Peristiwa Penganiayaan Terhadap Remaja di Tasikmalaya Viral di Media Sosial
Sebuah video yang menunjukkan kekerasan terhadap seorang perempuan oleh temannya sendiri membuat jagat maya dihebohkan. Video berdurasi satu menit tiga puluh detik ini segera menyebar di berbagai platform media sosial dan menjadi topik utama pembicaraan.
Dalam rekaman tersebut, tampak seorang gadis berbaju hitam sedang menghadapi beberapa temannya. Dalam percakapan yang menggunakan bahasa Sunda, para pelaku mencaci maki korban dengan nada kasar. Tidak hanya itu, dalam video tersebut juga terlihat korban dianiaya dengan cara dijambak oleh seseorang berbaju merah hingga ditampar oleh orang lain yang berpakaian hitam. Bahkan, ada adegan di mana korban disiram dengan cairan berwarna putih, sehingga membuatnya tampak kusut dan terlihat sangat menderita.
Menurut informasi yang beredar, aksi tidak terpuji ini dipicu oleh persaingan antara salah satu dari kawanan terduga pelaku dan korban terhadap seorang pria yang sama-sama mereka sukai. Aksi memilukan ini langsung memicu kemarahan netizen. Kolom komentar video tersebut dipenuhi oleh hujatan keras terhadap para pelaku. Banyak dari mereka juga menyebutkan bahwa mereka telah menghubungi nomor telepon yang diduga milik pelaku.
Setelah dilakukan penelusuran, diketahui bahwa korban adalah LK, seorang remaja perempuan berusia 16 tahun asal Kecamatan Cipedes, Kota Tasikmalaya. Saat ditemui di rumahnya, LK menceritakan awal mula kejadian tersebut.
LK mengaku, ia dianiaya oleh teman-temannya di sebuah gubuk di daerah Manonjaya, Kabupaten Tasikmalaya setelah berkunjung ke seorang pria bernama F di Sindanggalih. Setelah itu, LK diajak oleh salah satu pelaku bernama A untuk membeli cemilan. Namun, ternyata LK dibawa ke tempat di mana ia dianiaya.
“Video itu setelah kejadian. Saya seperti dijebak oleh si A, teman saya si A ini suka sama si F,” ujar LK di kediamannya, Sabtu 6 November 2025.
Ia juga mengatakan, saat berada di gubuk tersebut, awalnya hanya terjadi percakapan biasa. Setelah beberapa lama, ia tiba-tiba dicaci maki dan dianiaya. “Saya ditampar, lalu dijambak dan disiram air. Saya hampir dijatuhkan ke kolam,” tambahnya.

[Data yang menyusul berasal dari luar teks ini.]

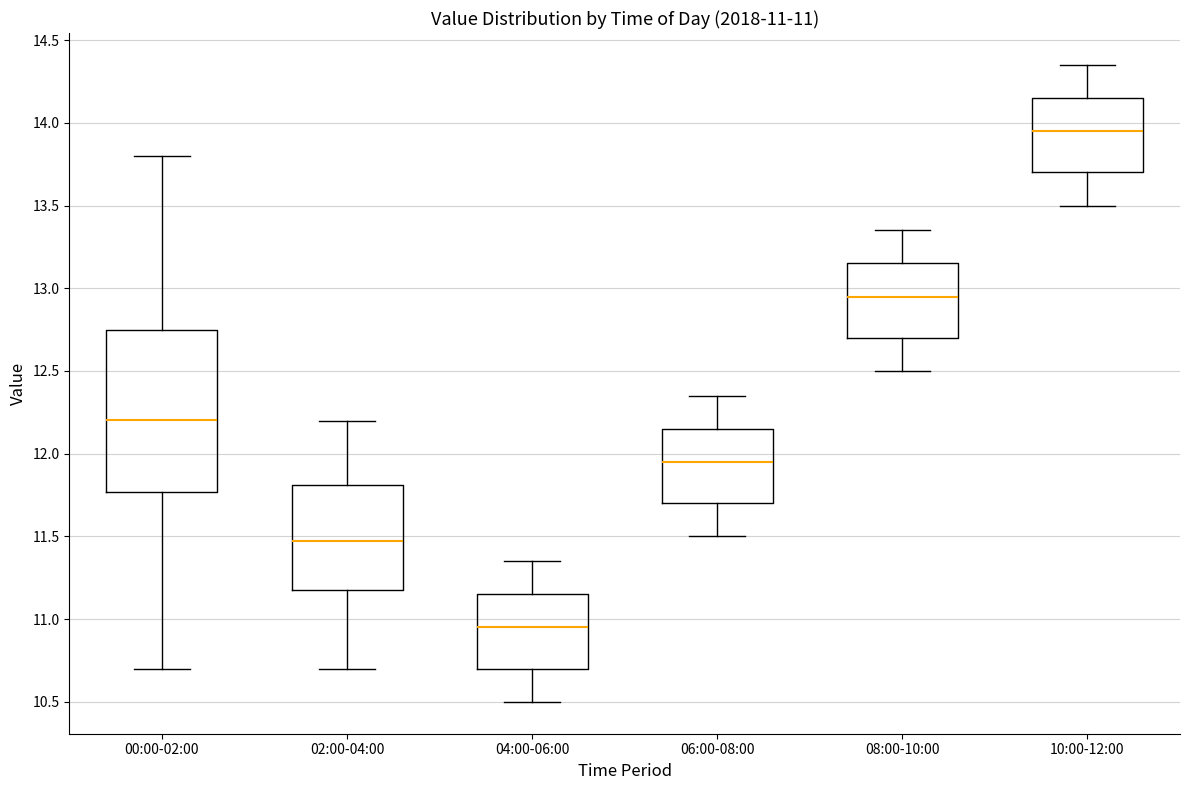

Which box is the tallest, from its lower edge to its upper edge?

00:00-02:00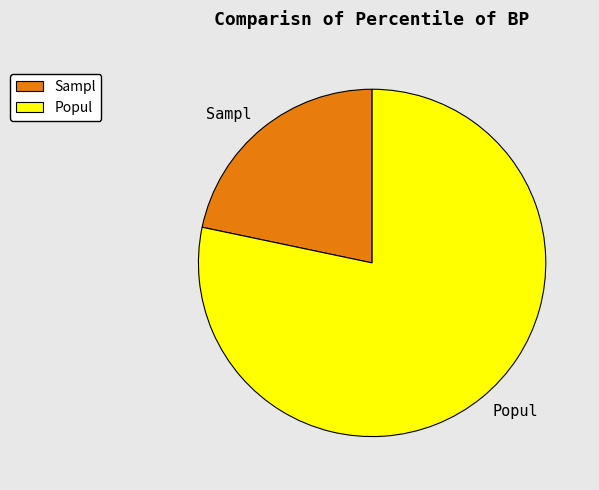

Is it true that Sampl is 22% of the pie?

True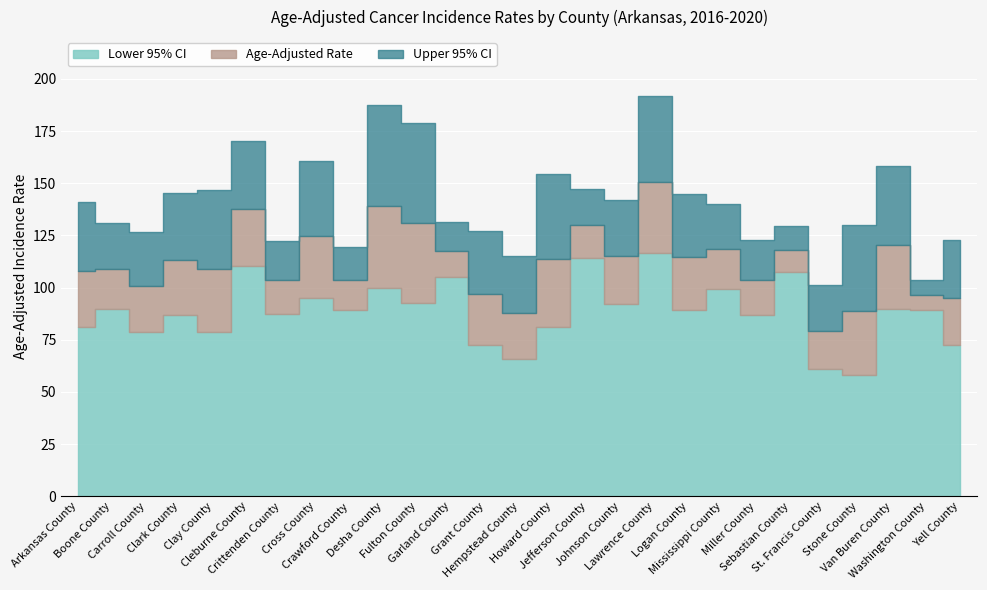

What is the label of the 20th point from the left?

Mississippi County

LK menjelaskan, ada lima orang pelaku dalam video tersebut. Ia juga mengalami luka lebam di bagian pipi dan hidung.
F (27), yang merupakan kakak perempuan korban, mengaku kaget dengan perlakuan yang dialami keponakannya. Ia juga menyebutkan bahwa baru mengetahui peristiwa tersebut melalui media sosial.
“Saya kaget setelah lihat di Facebook, baru tahu sekarang. Saya geram, gak terima keponakan saya diginiin,” keluhnya.
Lebih anehnya lagi, kata Fitri, salah satu terduga pelaku bernama M merupakan teman dekat korban. Bahkan, sering menginap di rumah korban.
“Tadi nyari keluarga pelaku, tak ketemu. Belum sempat laporan, baru mau hari ini,” katanya.
Hingga berita ini diturunkan, belum ada respons dari pihak kepolisian maupun terduga pelaku perundungan.